Les femmes ou les “oublis” de l’Histoire — épisode 38 : Sophie Germain
Vous connaissez Sophie Germain ? Philosophe et mathématicienne autodidacte, elle usurpa l’identité d’un homme pour étudier à Polytechnique. Ses travaux firent progresser de manière significative la recherche mathématique. Sa théorie sur l’élasticité de la matière fut déterminante dans la construction de la Tour Eiffel.
Marie-Sophie Germain naît à Paris en 1776. En explorant la bibliothèque de son père, Sophie découvre un livre sur l’histoire des mathématiques. En lisant qu’Archimède, lors de l’invasion de Syracuse par les Romains 3 siècles avant J.-C., était tellement plongé dans ses mathématiques qu’il se laisse assassiner par un soldat, elle en conclut que cette science vaut vraiment le coup d’être étudiée.
Sophie apprend le latin pour lire tous les livres et passe son temps à étudier. Elle ne s’en contente pas et veut intégrer l’école qu’on appelle aujourd’hui Polytechnique pour s’attaquer aux mathématiques contemporaines. A l’époque, une seule solution : être un homme. Sophie usurpe alors l’identité d’un étudiant qui n’assiste pas aux cours et devient Antoine Auguste Le Blanc le temps de ses études.
Dans cette école, les étudiants sont sollicités à partir d’un bulletin pour résoudre des problèmes et faire des commentaires. Sophie-Antoine Auguste entame une correspondance avec les plus grands mathématiciens de son temps, comme Gauss ou Lagrange.
Elle travaille sur le fameux théorème de Fermat, décrit une classe particulière de nombres (devenus les nombres premiers de Sophie Germain), propose de nouveaux outils pour démontrer des théorèmes.
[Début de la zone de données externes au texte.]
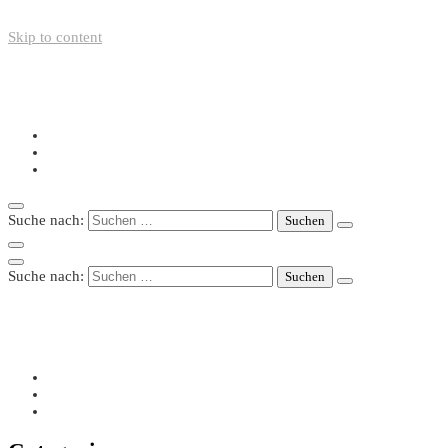
Skip to content
+49-211-5446423
info@nazo-support.org
Oswald-Spengler-Str. 21, 40474 Düsseldorf
Suche nach:
Suche nach:
+49-211-5446423
info@nazo-support.org
Oswald-Spengler-Str. 21, 40474 Düsseldorf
Au lieu de chercher la solution d’une seule équation, elle trouve une solution générale qui permet d’en résoudre plusieurs à la fois. Sophie ne se contente pas de faire des mathématiques, elle les crée.
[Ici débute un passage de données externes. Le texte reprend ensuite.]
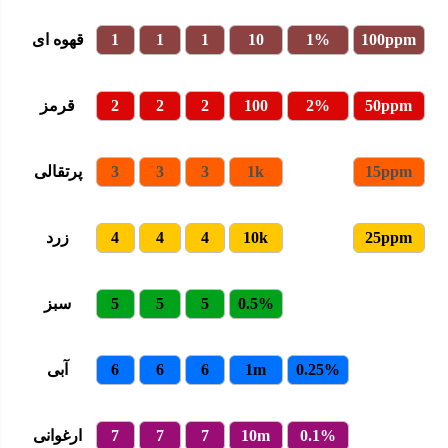
100ppm
1%
10
1
1
1
قهوه ای
50ppm
2%
100
2
2
2
قرمز
15ppm
1k
3
3
3
پرتقالی
25ppm
10k
4
4
4
زرد
0.5%
5
5
5
سبز
0.25%
1m
6
6
6
آبی
0.1%
10m
7
7
7
ارغوانی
Ses notes sont remarquées par Lagrange qui, intrigué par tant de génie, sollicite une rencontre. Elle hésite mais s’y rend en tant que Sophie Germain. Le mathématicien décide de la soutenir dans ses travaux.
En 1808, on montre à Napoléon une expérience consistant à dessiner des formes géométriques avec de la musique. Quand il demande des explications, personne ne peut lui en donner. Il organise alors un concours qui récompensera celui qui pourra justifier ce phénomène.
Sophie se présente avec une théorie de la vibration (qui invalide une théorie d’un grand mathématicien de l’époque, Poisson). Elle est la première femme à remporter un prix scientifique délivré par la prestigieuse Académie des Sciences qui n’ira cependant pas jusqu’à publier ses recherches.
Ses travaux sur l’élasticité de la matière ont été déterminants dans la construction de la Tour Eiffel mais son nom ne figure pas parmi les noms des 72 savants gravés sur les piliers de l’édifice.
A sa mort, en 1831, on lui refuse le titre de mathématicienne. Sur sa tombe au Père Lachaise, Sophie Germain est “rentière”.
Son théorème porte son nom.
“Lorsque les connaissances sont un amas d’erreurs et de vérités, indistinctement mêlées, lorsqu’une longue ignorance et beaucoup de siècles leur ont laissé jeter des racines profondes, la séparation en est difficile. L’ancienneté ne prouve rien. Le respect, la croyance de plusieurs âges ne sont que des préjugés. Le doute est d’un sage, et si le sage veut avoir une opinion, le doute conduit à l’examen.”